Adversarial AI is not just more phishing. It is precision targeting, deepfake enabled social engineering, automated vulnerability discovery and malware that learns your environment. This changes what “defensible” looks like. You will not close the gap by adding more point products and more people. You have to change how you lead, how you communicate and how you operate.
Start with talent. Stop hiring for narrow credentials and perfect resumes. Hire for mission, aptitude and speed to learn. Build pipelines through training, rotations and mentorship. Then protect your team from burnout. The fastest way to lose your best people is to make them the glue that holds 20 tools together. The best way to lose your job is to rely on those same tools to defend the organization. Use automation and AI to cut noise, correlate signals and accelerate response so your experts can focus on judgment and action.
Speak mission, not metrics. Vulnerability counts but mean-time-to-respond only moves leadership when it’s connected to outcomes. You have to translate cyber risk into service risk. When systems go down, what happens to 911 dispatch, student enrollment, benefits processing, payroll, hospital operations, water systems, and public trust? Make the impact concrete, then be consistent. Brief leadership regularly on threat trends, response readiness, and progress. Trust is built before the crisis, not during it.
Make cybersecurity a team sport. Every employee, every contractor and every agency function is part of the attack surface. Build a culture where reporting is fast and safe. When people fear blame, they hide mistakes. When they hide mistakes, you learn too late. Run real exercises with cross functional leaders. Practice decisions under pressure. Fix gaps without finger pointing. Make security part of the solution, not an inhibitor to the business.
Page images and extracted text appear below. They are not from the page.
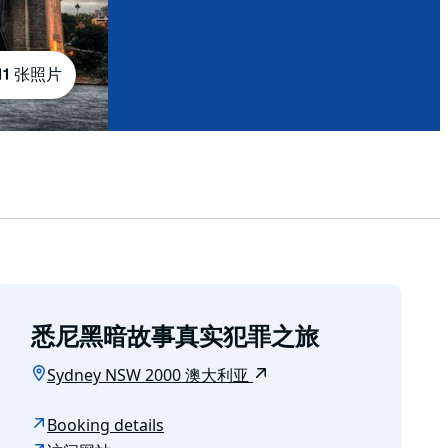
11 张照片
悉尼黑暗故事真实犯罪之旅
Sydney NSW 2000 澳大利亚
Booking details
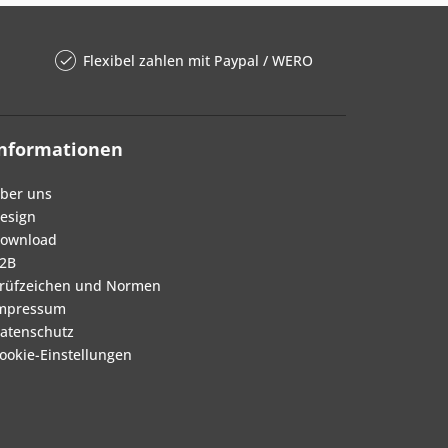
Flexibel zahlen mit Paypal / WERO
Informationen
ber uns
esign
ownload
2B
rüfzeichen und Normen
mpressum
atenschutz
ookie-Einstellungen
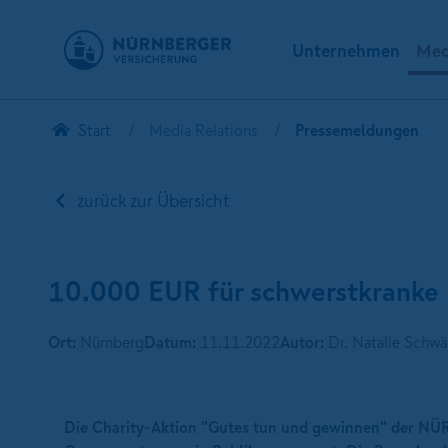
Unternehmen
Med
Start
Media Relations
Pressemeldungen
zurück zur Übersicht
10.000 EUR für schwerstkranke 
Ort:
Nürnberg
Datum:
11.11.2022
Autor:
Dr. Natalie Schwä
Die Charity-Aktion "Gutes tun und gewinnen" der NÜ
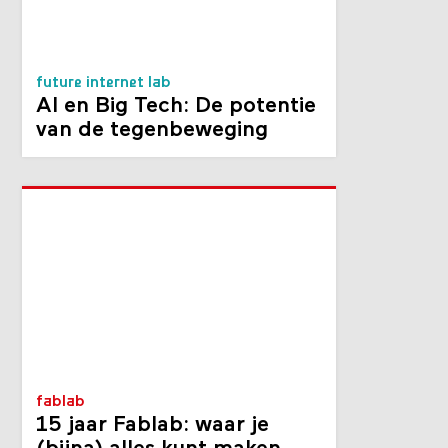
future internet lab
AI en Big Tech: De potentie
van de tegenbeweging
fablab
15 jaar Fablab: waar je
Now, the hard truth on technology. Public sector organizations cannot afford years of integration work while adversaries iterate weekly. Tool sprawl slows you down. Disconnected systems create blind spots. Manual workflows create delay.
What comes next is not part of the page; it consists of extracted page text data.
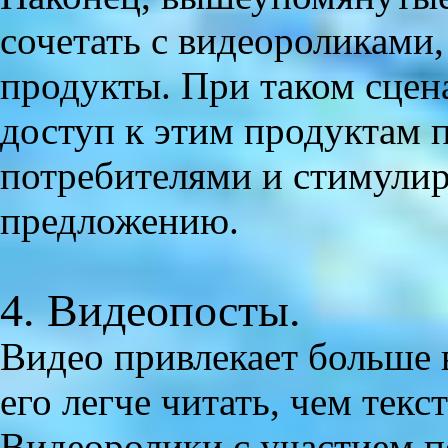
сочетать с видеороликам
продукты. При таком сцен
доступ к этим продуктам 
потребителями и стимулир
предложению.
4. Видеопосты.
Видео привлекает больше 
его легче читать, чем тек
Видеоролики с участием п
You need real time action across endpoint, network, cloud, identity and data. That requires a mature cyber platform built to correlate, automate and act, not a pile of products that you hope your teams can cobble together one day.
AI must be part of defense. Not a bolt-on chatbot, not a pilot in a corner. Truly integrated AI reduces noise, prioritizes what matters and drives action at machine speed is now table stakes. It takes big budgets and massive research and development to make this work well and keep up with the adversary. Ask your OEMs how much they’re investing in R&D each year.
Post quantum readiness is also an opportunity to lead. Inventory where quantum vulnerable cryptography lives today. Prioritize long life data and high impact services. Pressure-test your vendors. Build a phased plan and start executing. Migration takes years and waiting only guarantees disruption.
The bottom line is simple. AI has changed the threat faster than humans can keep up. Quantum risk is already driving harvest now behavior. Slow integrations and manual response will not win.
Lead with purpose. Build teams that learn fast. Speak in mission outcomes. Create shared accountability. Move now on post quantum. Invest in mature cyber platforms that turn signals into action at the speed of the fight.
The stakes are national. The window is closing. Are you leading like it?
Eric Trexler is senior vice president for U.S. public sector at Palo Alto Networks.